Nella comunione, reale e misteriosa, fra la Chiesa pellegrina sulla terra e la Chiesa trionfante, siamo loro vicini con affetto, nella certezza che essi continueranno ad accompagnare spiritualmente il cammino della Comunità cristiana.

Ricordiamo in modo particolare i Cardinali defunti Myroslav Ivan Lubachivsky, Giuseppe Casoria, José Alí Lebrún Moratinos, Pierre Eyt, Thomas Joseph Winning, Silvio Oddi, Giuseppe Maria Sensi e il Patriarca Maximos V Hakim. Insieme con loro, in questa celebrazione vogliamo fare memoria anche di tutti gli Arcivescovi e Vescovi che ci hanno lasciato nei mesi scorsi. Questi nostri cari e venerati Fratelli nell'Episcopato sono ora presso Dio, dopo aver speso le loro esistenze nel servizio alla causa del Vangelo e al bene dei fratelli.

3. "Venite a me... Prendete il mio giogo su di voi e imparate da me... troverete ristoro per le vostre anime" (Mt 11, 28-29). Le parole rivolte da Gesù ai suoi discepoli ci sostengono e ci confortano mentre, all'inizio di questo mese di novembre, commemoriamo i nostri cari defunti. Se l'animo è rattristato per la loro scomparsa, ci consola la promessa di Cristo. Egli ci accompagna e ci guida verso la piena conoscenza del Padre: "Nessuno conosce il Padre se non il Figlio e colui al quale il Figlio lo voglia rivelare" (Mt 11, 27). Tale conoscenza, che progredisce continuamente durante l'itinerario della vita terrena, troverà il suo pieno compimento quando potremo finalmente contemplare faccia a faccia il volto di Dio. Il Catechismo della Chiesa Cattolica ci ricorda che, grazie all'obbedienza di Cristo, la morte cristiana assume un nuovo significato positivo, come passaggio da questo mondo al Padre: "Mediante il Battesimo, il cristiano è già sacramentalmente "morto con Cristo", per vivere di una vita nuova; e se noi moriamo nella grazia di Cristo, la morte fisica consuma questo "morire con Cristo" e compie la nostra incorporazione a Lui nel suo atto redentore" (n. 1010).

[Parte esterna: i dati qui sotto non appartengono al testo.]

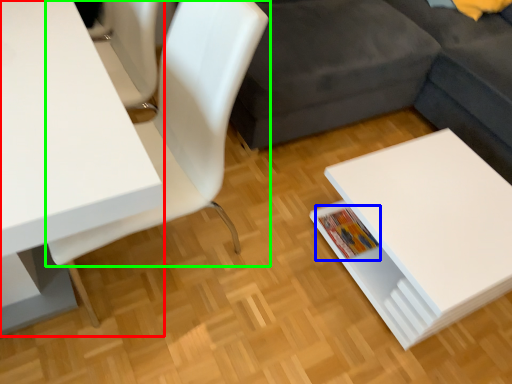
Question: Considering the real-world distances, which object is farthest from table (highlighted by a red box)? book (highlighted by a blue box) or chair (highlighted by a green box)?

Choices:
 (A) book
 (B) chair

Answer: (A)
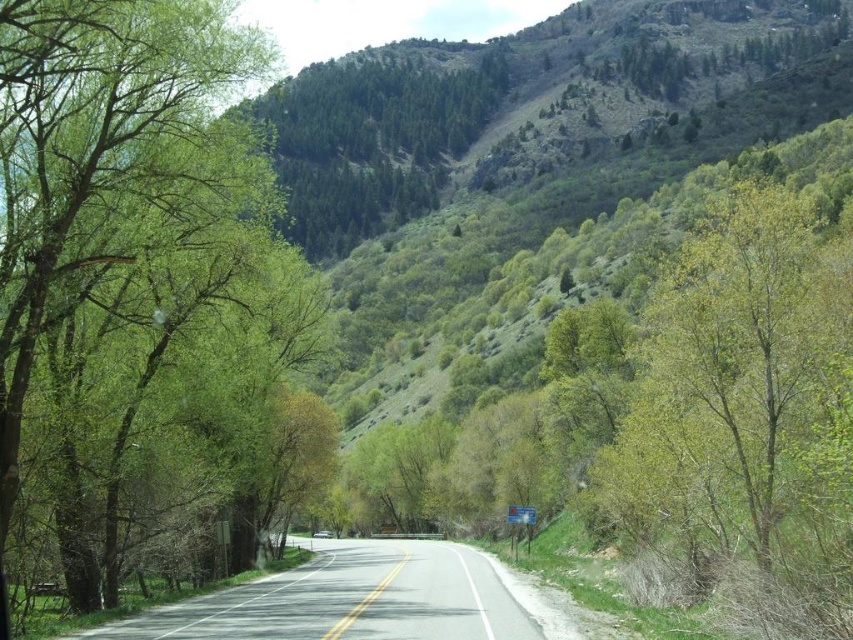
Can you confirm if green leafy tree at left is positioned below gray asphalt road at center?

4. Mentre ricordiamo con particolare affetto i compianti Fratelli che, incorporati a Cristo con il Battesimo, sono stati resi conformi a Lui mediante la pienezza del Sacerdozio, innalziamo per loro ferventi suppliche al Signore. Possa il Padre della misericordia liberarli definitivamente da ciò che resta dell'umana fragilità, per far godere loro eternamente il premio celeste promesso ai buoni e fedeli operai del Vangelo.

Vogliamo affidare le loro anime elette alla materna sollecitudine della Madonna, che essi hanno teneramente invocata ed amata quando erano su questa terra, affinché spalanchi loro le porte del Paradiso. Maria, Madre della Speranza, volga i suoi occhi misericordiosi su questi nostri Fratelli e mostri loro, dopo questo esilio, Gesù, il frutto benedetto del suo seno.

Lei, clemente, Lei, pia, Lei, la dolce Vergine Maria. Amen!